Beginning with the first line of the data below, extract each line up to and including the one containing "tener que programar.". Copy them exactly and add nothing.

▬▬▬

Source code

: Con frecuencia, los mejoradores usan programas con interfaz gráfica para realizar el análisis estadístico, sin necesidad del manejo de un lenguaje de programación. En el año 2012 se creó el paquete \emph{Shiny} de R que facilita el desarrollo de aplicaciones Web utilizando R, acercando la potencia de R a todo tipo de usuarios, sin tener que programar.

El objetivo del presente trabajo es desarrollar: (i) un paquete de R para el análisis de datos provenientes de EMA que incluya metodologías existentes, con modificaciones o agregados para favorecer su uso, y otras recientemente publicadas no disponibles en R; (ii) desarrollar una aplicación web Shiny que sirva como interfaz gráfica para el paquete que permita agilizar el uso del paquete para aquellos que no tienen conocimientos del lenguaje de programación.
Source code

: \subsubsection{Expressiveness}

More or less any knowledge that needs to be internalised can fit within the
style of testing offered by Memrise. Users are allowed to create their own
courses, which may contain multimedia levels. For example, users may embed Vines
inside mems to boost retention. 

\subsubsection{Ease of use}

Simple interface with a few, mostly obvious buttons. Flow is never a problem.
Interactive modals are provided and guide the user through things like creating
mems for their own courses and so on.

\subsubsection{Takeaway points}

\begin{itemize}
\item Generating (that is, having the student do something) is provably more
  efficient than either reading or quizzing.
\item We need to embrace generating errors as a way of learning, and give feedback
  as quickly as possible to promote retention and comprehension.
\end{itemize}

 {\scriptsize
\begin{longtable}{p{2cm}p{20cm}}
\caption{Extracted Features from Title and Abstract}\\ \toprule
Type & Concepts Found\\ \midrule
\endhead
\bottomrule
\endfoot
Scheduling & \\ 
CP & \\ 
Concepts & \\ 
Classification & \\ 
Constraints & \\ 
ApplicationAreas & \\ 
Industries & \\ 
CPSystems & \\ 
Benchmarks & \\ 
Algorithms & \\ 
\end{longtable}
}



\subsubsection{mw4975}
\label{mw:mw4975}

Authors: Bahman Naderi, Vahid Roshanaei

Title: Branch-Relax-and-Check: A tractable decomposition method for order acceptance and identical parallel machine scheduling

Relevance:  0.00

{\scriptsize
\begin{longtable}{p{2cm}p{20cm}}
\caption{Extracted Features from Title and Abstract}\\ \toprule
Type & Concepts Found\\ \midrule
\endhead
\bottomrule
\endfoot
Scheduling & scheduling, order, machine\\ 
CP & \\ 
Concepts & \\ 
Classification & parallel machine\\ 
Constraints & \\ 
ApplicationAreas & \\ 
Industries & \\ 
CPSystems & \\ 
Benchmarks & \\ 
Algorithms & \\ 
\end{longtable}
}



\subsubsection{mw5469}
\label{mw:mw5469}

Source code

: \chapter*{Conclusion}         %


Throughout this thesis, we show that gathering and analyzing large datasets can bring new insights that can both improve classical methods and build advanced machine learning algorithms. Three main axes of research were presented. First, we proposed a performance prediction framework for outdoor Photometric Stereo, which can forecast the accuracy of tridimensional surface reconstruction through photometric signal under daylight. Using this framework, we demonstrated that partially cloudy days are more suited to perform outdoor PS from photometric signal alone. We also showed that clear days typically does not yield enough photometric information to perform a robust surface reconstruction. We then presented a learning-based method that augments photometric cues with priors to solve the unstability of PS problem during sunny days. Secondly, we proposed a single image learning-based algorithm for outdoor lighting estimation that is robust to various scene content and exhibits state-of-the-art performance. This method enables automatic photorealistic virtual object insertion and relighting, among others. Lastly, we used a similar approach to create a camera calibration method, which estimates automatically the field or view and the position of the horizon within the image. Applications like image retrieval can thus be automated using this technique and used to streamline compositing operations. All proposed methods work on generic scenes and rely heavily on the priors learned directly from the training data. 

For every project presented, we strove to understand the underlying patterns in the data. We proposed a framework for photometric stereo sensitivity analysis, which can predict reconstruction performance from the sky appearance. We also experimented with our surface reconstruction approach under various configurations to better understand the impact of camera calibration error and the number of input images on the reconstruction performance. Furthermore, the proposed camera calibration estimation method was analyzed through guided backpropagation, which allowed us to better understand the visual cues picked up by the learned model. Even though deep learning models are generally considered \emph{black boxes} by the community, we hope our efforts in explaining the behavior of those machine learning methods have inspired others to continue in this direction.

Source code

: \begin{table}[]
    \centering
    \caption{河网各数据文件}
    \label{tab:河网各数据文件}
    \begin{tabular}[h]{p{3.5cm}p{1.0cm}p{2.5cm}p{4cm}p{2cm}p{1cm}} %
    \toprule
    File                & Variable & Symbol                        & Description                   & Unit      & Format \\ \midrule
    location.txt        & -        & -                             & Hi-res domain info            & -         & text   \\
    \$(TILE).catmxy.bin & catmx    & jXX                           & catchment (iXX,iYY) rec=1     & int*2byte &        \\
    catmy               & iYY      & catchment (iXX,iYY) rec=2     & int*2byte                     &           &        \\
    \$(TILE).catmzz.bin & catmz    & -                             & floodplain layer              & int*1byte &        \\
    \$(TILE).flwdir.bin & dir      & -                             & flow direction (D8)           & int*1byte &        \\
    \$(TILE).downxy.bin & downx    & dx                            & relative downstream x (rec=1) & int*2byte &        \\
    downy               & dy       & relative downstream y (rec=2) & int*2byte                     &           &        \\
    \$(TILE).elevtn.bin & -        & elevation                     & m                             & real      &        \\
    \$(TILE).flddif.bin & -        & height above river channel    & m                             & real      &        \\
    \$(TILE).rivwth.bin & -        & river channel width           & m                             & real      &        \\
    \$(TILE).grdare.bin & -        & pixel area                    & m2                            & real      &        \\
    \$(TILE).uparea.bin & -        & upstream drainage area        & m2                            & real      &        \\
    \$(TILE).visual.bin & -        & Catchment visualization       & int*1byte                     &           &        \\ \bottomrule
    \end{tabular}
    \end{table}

▬▬▬

● Response area
Source code

: Con frecuencia, los mejoradores usan programas con interfaz gráfica para realizar el análisis estadístico, sin necesidad del manejo de un lenguaje de programación. En el año 2012 se creó el paquete \emph{Shiny} de R que facilita el desarrollo de aplicaciones Web utilizando R, acercando la potencia de R a todo tipo de usuarios, sin tener que programar.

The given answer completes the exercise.